If U.S. antiwar activists intensify their tactics at home, Bush’s Justice Department is certain to crack down even more on civil liberties. Attorney General John Ashcroft has already deployed 5,000 FBI agents to "monitor and arrest suspected militants" living in the U.S., the Washington Post reported. [March 17, 2003]
Back on the ground in Iraq, U.S. forces could be caught in a hellish scenario.
Amid the devastation inflicted by 3,000 missiles and facing swarms of desperate refugees, U.S. troops will have to pick their way though a maze of unfamiliar streets. Rather than an heroic replay of the first Persian Gulf War, Bush may find this war to be more like a long-playing version of “Blackhawk Down,” only on a much bigger scale. The advantage of U.S. technological superiority may be limited by the close-in nature of the fighting.

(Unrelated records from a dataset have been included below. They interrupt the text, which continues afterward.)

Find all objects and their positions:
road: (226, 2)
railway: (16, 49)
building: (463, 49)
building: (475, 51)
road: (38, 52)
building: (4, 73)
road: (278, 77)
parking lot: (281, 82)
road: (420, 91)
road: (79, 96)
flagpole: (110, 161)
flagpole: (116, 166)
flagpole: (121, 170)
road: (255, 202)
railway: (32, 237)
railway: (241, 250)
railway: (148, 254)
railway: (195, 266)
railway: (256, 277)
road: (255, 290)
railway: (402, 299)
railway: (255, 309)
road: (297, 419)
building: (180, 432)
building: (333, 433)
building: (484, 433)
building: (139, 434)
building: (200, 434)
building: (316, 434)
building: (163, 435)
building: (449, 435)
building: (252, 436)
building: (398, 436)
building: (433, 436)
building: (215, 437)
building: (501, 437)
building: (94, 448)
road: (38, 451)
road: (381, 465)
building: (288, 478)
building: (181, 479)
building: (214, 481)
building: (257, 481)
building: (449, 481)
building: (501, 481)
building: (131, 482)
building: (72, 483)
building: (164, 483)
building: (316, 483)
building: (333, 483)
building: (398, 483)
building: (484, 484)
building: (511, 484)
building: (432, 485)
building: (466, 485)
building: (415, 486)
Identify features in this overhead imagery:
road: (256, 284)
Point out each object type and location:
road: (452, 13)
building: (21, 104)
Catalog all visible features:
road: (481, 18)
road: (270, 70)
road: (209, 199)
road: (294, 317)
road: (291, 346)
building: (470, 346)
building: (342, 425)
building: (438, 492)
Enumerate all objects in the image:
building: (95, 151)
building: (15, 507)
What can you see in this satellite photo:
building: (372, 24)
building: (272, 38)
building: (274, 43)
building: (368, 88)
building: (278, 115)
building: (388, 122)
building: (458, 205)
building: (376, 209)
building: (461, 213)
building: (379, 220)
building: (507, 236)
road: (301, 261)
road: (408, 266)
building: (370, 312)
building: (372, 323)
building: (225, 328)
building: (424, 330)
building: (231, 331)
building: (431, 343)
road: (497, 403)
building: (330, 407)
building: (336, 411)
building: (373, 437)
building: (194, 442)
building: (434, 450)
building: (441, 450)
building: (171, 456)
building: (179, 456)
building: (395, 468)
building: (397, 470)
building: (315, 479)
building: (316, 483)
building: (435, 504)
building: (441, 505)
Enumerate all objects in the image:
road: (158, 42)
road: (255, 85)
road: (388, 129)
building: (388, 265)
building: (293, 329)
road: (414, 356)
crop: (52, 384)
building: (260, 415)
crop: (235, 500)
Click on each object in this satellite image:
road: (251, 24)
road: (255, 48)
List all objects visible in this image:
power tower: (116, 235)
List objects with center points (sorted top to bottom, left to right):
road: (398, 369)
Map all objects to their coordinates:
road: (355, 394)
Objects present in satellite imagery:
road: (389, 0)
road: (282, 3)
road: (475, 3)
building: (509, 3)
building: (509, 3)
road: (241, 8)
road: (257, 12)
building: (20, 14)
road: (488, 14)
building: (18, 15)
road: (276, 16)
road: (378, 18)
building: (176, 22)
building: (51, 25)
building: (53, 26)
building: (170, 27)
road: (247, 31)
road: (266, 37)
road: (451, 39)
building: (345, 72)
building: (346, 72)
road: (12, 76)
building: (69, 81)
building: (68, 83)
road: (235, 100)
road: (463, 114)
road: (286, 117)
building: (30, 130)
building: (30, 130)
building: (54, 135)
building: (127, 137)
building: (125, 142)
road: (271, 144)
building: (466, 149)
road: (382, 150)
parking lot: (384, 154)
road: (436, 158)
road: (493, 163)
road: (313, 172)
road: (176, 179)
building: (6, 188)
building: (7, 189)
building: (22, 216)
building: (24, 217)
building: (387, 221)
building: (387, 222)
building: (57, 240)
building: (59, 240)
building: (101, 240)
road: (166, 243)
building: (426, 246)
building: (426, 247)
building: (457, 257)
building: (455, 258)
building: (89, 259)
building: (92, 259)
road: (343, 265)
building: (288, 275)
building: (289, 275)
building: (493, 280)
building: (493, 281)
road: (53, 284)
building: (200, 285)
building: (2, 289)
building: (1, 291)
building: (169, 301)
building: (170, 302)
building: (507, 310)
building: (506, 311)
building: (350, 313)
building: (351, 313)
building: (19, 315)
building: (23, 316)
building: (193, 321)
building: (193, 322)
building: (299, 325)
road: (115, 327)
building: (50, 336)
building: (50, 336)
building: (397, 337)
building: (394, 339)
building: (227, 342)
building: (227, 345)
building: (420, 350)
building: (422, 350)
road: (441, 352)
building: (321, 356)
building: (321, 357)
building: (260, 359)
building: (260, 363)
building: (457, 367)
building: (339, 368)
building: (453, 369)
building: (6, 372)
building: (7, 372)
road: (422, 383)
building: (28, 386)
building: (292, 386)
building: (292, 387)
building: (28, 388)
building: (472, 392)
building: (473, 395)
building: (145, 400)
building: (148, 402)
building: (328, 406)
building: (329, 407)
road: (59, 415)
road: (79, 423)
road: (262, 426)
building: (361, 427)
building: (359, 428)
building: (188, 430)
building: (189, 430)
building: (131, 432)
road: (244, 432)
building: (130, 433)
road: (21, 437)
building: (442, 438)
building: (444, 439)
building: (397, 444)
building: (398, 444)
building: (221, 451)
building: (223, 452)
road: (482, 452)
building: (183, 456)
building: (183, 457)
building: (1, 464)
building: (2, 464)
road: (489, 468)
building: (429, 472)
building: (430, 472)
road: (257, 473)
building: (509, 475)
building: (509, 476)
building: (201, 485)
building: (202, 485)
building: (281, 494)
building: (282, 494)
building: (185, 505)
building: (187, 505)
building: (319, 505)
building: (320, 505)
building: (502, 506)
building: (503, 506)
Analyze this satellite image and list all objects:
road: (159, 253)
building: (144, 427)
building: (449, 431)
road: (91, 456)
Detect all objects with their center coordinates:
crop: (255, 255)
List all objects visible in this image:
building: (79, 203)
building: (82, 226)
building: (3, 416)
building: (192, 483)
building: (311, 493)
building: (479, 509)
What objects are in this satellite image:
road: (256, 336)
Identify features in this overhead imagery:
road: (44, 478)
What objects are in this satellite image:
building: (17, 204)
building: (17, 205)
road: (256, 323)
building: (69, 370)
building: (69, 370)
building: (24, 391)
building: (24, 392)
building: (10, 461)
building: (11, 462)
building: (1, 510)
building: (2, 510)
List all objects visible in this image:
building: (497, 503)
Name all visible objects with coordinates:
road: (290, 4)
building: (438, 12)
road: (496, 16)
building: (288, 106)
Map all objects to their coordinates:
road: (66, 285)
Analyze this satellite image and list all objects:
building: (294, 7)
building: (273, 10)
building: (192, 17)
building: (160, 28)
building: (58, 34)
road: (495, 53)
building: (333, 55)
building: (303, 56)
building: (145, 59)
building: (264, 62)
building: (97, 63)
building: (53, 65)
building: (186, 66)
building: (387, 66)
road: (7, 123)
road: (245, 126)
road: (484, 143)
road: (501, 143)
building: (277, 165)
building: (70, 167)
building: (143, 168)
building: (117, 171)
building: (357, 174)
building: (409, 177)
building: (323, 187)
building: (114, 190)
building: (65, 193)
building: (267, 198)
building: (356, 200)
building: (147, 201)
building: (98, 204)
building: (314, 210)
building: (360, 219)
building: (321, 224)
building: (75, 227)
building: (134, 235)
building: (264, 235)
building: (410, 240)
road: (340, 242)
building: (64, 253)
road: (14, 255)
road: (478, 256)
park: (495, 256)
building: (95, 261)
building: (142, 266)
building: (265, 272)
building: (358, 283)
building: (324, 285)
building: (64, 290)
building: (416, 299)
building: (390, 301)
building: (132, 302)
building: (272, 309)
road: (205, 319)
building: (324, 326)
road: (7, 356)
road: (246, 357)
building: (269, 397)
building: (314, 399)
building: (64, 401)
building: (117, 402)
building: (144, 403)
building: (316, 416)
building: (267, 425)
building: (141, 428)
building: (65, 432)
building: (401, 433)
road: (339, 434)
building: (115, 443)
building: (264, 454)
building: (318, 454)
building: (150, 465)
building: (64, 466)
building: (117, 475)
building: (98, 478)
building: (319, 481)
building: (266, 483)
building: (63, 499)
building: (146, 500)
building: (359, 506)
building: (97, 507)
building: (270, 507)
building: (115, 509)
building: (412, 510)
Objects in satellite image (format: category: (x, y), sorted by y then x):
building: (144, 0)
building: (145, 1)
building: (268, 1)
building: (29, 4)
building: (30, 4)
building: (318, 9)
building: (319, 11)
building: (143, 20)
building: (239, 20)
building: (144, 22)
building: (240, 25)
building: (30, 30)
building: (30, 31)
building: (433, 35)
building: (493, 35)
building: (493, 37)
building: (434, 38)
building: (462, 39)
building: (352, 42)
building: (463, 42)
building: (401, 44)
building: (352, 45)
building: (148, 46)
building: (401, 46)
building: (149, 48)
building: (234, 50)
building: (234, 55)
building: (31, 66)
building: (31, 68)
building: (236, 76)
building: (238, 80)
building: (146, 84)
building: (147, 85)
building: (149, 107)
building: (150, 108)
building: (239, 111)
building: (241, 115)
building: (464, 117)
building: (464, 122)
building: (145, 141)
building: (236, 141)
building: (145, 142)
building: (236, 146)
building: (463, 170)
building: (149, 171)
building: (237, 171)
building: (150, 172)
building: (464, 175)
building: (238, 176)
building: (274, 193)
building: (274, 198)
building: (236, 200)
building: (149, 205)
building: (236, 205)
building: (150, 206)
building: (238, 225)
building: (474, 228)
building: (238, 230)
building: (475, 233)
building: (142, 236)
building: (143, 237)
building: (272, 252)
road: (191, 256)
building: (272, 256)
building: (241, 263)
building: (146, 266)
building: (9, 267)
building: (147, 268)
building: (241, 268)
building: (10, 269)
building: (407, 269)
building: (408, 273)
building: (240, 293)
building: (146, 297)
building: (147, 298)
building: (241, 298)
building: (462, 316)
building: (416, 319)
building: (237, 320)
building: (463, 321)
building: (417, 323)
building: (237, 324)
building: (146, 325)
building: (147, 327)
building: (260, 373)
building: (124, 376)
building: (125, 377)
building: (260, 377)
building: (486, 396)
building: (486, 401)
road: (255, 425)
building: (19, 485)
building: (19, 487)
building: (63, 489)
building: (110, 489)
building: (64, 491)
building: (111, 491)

Inexperienced U.S. troops, many facing their first combat, can be expected to overreact to the complex and dangerous circumstances. U.S. tactical frustration also may lead to the use of heavy ordnance against urban targets. Civilians will die and possibly in large numbers.
U.S. forces also might be caught up in other tricky predicaments if, for instance, Kurdish rebels claim Iraq’s northern oil fields and Turkey intervenes to stop the Kurds from achieving a crucial nationalist goal. Intervention from Iran is also possible. These border conflicts could become multi-sided, making U.S. troops referees keeping apart historic enemies who will be heavily armed.
Eventually, of course, the United States is expected to "win" in Iraq, if for no other reason than losing would be unthinkable for American standing in the world – and for George W. Bush’s political future.
But winning a bloody battle for Iraq could be only the first step in a protracted struggle with other nations deemed to be part of Bush's "axis of evil." Battling Iran or North Korea or some other new threat that Bush identifies in the future could be a far less certain affair.
Seeing how Iraq was crushed after agreeing to cooperate in its own disarmament will be a lesson to other nations rushing to develop weapons of mass destruction. These other “enemy” states will recognize that Saddam Hussein’s biggest mistake may have been to trust that the international community could restrain Bush from his “gut” instinct, which always favored force over diplomacy.
The Issue of War Crimes
As Bush rushes the United States into this future of near-permanent belligerence, American officers and soldiers must recognize another possible reality. If the international community ultimately decides that the U.S. has been transformed into a super-power rogue state, there will be demands for war-crimes justice against those who carried out Bush’s orders.
Right now, America’s unquestioned military dominance may make such tribunals against U.S. military personnel unthinkable. But as soldiers and generals have known throughout time, war is the ultimate gamble and no certainty can be assumed. In times of conflict, what seems like the safe political decision today may look very different only months or years into the future. Political changes may come either externally or internally.
Bush, the self-described “gut player,” may think that the risky course he has set the nation upon makes sense. After all, his “gut” tells him so.
He also has surrounded himself with people who will not raise too many troubling questions. On one side, he has neo-conservative ideologues, who either flatter his “bold” leadership or warn him not to go "wobbly." On the other, he has careerists who would never dream of putting principle ahead of keeping their prestigious jobs.
But Bush's "crusade" against "evil" will be fought not in Washington but on the front lines of complex, ancient antagonisms where young fighting men and women of the United States will be forced to make snap judgments of life and death. They will go into that battle fearing not only for their own lives, but realizing that this invasion may be waged in open defiance of international law.
It is a “double jeopardy” virtually unprecedented in U.S. history. And it could all end very badly.